Si dice che a volte un'immagine valga più di tante parole. Beh, questa invece è la volta che sei costretto ad accontentarti delle parole, che spero non siano troppe. Perché ti devo in qualche modo descrivere un posto nel quale, salvo rare eccezioni, non si possono scattare fotografie, regola che sembra incredibile nell'era dello smartphone. Però si può capire: qui c’è di mezzo una questione di rispetto verso un eroe della patria e anche di salvaguardia della quiete mistica di un luogo che a me quando sono entrato, nel silenzio assoluto come raccomandato dai suoi custodi all’ingresso, ha ricordato molto la basilica Inferiore di San Francesco d’Assisi prima del terremoto. Prima cioè della sua trasformazione, secondo me troppo radicale, soprattutto troppo luminosa. Tutta quella luce ha guastato l’atmosfera. Ora è vero che gli affreschi di Giotto e Cimabue si vedono meglio, però ci siamo persi qualcosa: lo spirito e la spiritualità del luogo.

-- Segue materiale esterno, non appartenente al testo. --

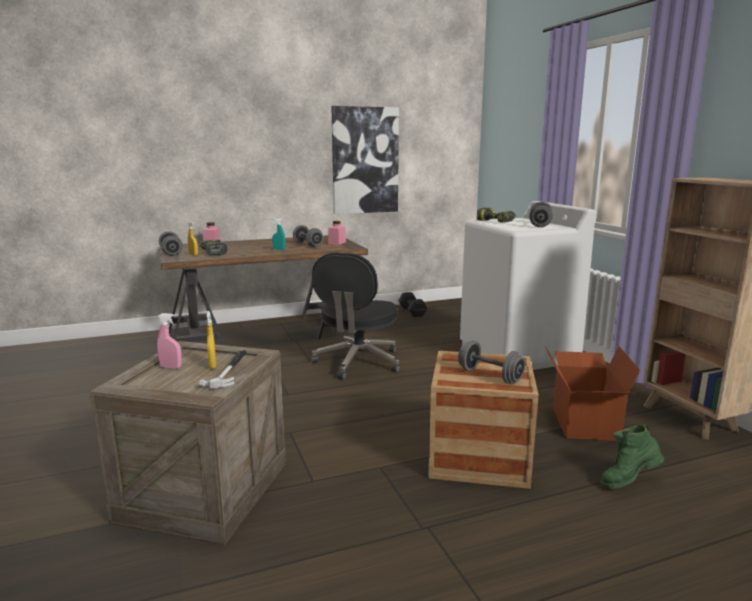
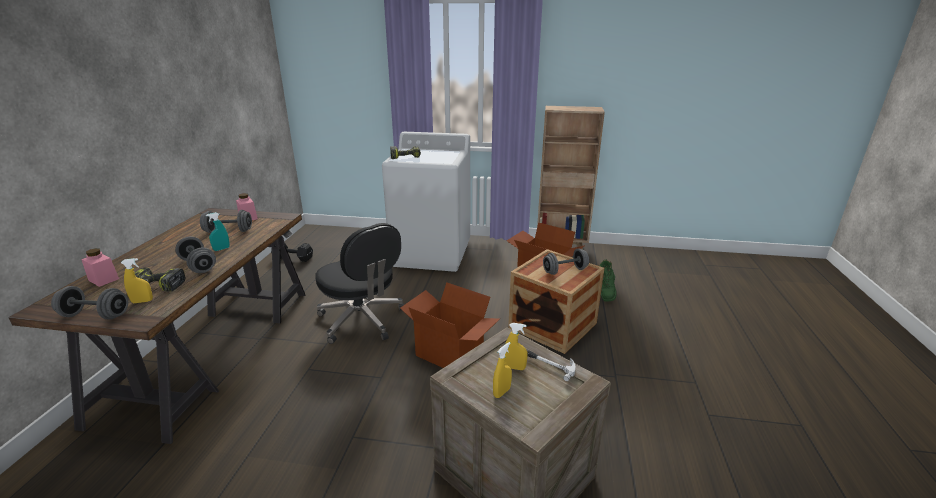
camera: 60 degrees left, 10 degrees up
pink spray bottle [157,313,182,369] -> yellow spray bottle [493,342,512,398]
picture [331,106,399,214] -> none
grey dumbbell [529,202,553,227] -> grey dumbbell moved to [175,236,216,273]
none -> cardboard box [400,282,500,368]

Invece qui a Cuba, dopo essere sceso nella cripta che ospita le spoglie del comandante Ernesto Guevara de la Serna, El Che, ho ritrovato quelle sensazioni che avevo smarrito tra i faretti accecanti sotto le volte della chiesa inferiore di San Francesco ad Assisi.

Anche qui c’è qualcosa di religioso. La cripta è il nucleo intimo del mausoleo che Fidel Castro ha voluto innalzare per l’amico a Santa Clara, la città in cui, proprio grazie a un’intuizione del Che, la rivoluzione trovò lo slancio per abbattere il governo di Fulgencio Batista. A Santa Clara, la battaglia è celebrata con il monumento del Tren Blindado, che ricorda l’episodio chiave della vittoria castrista contro le truppe governative. La curiosità è che per far deragliare il treno pieno di armi e di soldati dell’esercito regolare la pattuglia di guerriglieri guidata dal Che utilizzò un americanissimo bulldozer Caterpillar che fa parte pure lui, insieme con vecchi vagoni e binari arrugginiti, della singolare composizione artistica creata dallo scultore José Dalarra.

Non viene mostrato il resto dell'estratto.